ASSIGNED TASK :: Your task is to filter the data below down to the lines holding "wash".

Segment Start: EXERCISE MATERIAL

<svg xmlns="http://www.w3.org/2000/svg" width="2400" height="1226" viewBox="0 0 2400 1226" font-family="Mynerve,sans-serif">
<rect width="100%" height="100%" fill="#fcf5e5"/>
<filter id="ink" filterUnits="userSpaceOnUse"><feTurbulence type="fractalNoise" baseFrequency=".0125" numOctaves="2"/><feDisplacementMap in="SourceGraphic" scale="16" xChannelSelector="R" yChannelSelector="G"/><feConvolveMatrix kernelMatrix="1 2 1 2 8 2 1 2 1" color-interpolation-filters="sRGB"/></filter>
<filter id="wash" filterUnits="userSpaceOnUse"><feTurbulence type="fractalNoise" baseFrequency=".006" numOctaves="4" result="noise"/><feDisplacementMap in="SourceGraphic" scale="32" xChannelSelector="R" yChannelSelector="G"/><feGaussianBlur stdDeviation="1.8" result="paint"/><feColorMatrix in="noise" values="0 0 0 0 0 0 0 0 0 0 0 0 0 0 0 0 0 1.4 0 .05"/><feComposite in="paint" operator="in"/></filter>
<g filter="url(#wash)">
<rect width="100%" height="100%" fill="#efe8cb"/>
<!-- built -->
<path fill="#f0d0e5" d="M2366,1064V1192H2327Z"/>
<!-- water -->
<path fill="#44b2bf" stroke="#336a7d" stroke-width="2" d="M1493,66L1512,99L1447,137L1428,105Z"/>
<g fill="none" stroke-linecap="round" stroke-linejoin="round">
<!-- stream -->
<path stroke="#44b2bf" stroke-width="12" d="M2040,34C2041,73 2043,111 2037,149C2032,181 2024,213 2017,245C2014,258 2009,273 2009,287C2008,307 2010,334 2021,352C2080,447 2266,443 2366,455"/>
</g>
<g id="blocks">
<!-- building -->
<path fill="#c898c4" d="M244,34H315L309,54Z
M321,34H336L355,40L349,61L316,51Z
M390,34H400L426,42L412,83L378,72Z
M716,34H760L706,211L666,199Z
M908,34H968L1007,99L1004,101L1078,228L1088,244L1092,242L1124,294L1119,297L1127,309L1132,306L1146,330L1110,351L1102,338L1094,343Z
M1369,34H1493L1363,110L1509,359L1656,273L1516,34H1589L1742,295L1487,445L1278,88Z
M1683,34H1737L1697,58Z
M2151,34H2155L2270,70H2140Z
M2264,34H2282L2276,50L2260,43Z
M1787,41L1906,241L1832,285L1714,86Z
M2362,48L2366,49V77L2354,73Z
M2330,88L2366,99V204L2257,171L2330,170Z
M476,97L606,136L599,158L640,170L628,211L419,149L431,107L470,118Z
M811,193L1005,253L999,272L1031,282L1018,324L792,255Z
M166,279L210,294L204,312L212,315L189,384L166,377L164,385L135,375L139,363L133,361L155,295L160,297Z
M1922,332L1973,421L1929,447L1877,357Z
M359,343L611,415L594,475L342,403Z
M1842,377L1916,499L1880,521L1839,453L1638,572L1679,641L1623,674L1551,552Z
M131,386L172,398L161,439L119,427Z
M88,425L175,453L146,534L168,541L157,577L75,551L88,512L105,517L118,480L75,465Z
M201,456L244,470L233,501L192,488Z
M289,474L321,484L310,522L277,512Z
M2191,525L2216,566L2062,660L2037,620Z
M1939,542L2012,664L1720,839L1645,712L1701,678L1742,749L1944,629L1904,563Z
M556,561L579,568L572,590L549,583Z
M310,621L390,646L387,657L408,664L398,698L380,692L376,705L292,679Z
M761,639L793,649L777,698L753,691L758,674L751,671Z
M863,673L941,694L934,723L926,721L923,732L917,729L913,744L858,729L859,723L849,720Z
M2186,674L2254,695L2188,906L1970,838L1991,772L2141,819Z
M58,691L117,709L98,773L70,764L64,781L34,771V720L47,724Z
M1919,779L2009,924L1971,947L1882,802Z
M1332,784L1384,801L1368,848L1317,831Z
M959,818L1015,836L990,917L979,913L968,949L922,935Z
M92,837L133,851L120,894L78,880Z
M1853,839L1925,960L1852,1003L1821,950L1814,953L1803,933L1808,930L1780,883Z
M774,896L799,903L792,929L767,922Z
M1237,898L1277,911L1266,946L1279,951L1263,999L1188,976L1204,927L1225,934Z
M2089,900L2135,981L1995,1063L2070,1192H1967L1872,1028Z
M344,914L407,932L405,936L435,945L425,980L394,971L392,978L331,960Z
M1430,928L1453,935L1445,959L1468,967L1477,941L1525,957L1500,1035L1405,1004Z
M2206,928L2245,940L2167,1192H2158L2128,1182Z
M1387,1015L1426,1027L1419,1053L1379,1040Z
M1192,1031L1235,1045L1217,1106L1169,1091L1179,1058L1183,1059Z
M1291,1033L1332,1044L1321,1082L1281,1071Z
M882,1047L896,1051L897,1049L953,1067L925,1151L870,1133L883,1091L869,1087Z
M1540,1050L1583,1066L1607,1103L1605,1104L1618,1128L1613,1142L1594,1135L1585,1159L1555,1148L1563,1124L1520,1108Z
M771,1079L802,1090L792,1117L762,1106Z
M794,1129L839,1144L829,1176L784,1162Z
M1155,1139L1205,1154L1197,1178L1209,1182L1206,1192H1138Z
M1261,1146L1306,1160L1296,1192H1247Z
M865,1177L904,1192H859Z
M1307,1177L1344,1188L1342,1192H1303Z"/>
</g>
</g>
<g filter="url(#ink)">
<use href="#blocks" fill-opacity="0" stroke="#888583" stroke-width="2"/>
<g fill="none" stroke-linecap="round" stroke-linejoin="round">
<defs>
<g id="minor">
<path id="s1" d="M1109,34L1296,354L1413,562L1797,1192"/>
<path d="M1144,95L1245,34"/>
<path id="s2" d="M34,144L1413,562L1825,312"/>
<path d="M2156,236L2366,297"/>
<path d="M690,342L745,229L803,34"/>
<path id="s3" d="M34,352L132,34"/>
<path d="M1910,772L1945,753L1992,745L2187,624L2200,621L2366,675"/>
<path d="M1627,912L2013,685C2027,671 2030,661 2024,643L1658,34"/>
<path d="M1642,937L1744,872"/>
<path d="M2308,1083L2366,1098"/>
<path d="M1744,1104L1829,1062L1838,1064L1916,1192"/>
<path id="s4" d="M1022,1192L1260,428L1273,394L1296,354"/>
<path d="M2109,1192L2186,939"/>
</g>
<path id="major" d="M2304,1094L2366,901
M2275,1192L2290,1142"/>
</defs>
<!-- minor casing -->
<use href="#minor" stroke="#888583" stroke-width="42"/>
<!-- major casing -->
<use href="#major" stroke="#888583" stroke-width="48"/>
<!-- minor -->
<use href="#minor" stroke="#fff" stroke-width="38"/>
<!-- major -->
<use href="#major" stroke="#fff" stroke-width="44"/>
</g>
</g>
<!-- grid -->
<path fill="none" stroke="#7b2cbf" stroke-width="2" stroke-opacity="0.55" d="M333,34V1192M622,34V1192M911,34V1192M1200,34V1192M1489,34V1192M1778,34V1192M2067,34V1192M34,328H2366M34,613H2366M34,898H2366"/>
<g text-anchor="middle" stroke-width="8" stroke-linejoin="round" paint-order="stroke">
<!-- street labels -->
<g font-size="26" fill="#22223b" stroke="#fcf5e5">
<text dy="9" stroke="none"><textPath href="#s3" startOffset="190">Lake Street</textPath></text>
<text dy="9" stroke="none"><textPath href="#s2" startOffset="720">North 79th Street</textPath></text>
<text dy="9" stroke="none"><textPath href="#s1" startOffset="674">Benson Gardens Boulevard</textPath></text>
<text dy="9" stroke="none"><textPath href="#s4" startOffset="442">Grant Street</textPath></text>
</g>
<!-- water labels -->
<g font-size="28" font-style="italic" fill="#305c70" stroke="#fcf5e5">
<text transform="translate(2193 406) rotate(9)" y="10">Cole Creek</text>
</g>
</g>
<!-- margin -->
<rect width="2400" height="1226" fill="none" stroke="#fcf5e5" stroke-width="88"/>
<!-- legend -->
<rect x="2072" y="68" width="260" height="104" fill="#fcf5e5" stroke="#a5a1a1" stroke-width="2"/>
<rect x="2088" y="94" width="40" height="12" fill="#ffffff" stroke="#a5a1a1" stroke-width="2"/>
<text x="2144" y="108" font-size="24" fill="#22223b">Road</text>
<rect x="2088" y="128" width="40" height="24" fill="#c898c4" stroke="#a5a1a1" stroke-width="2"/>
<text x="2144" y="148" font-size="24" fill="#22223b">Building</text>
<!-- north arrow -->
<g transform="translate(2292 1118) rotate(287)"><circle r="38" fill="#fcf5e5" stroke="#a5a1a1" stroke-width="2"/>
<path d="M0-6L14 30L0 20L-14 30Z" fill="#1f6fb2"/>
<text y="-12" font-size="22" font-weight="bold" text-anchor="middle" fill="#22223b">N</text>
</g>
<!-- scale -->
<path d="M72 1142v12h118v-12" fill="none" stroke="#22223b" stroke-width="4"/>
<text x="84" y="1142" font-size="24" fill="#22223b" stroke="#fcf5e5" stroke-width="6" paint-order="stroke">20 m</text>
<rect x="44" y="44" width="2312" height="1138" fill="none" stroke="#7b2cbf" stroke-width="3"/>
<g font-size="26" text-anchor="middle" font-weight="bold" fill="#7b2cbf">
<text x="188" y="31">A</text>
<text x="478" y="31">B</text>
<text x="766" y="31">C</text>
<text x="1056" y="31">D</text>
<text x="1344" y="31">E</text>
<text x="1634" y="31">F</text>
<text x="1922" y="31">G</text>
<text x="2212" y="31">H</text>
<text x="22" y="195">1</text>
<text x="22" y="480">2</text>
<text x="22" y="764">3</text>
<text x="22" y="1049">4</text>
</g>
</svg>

Segment End: EXERCISE MATERIAL

TASK RESULT ::
<filter id="wash" filterUnits="userSpaceOnUse"><feTurbulence type="fractalNoise" baseFrequency=".006" numOctaves="4" result="noise"/><feDisplacementMap in="SourceGraphic" scale="32" xChannelSelector="R" yChannelSelector="G"/><feGaussianBlur stdDeviation="1.8" result="paint"/><feColorMatrix in="noise" values="0 0 0 0 0 0 0 0 0 0 0 0 0 0 0 0 0 1.4 0 .05"/><feComposite in="paint" operator="in"/></filter>
<g filter="url(#wash)">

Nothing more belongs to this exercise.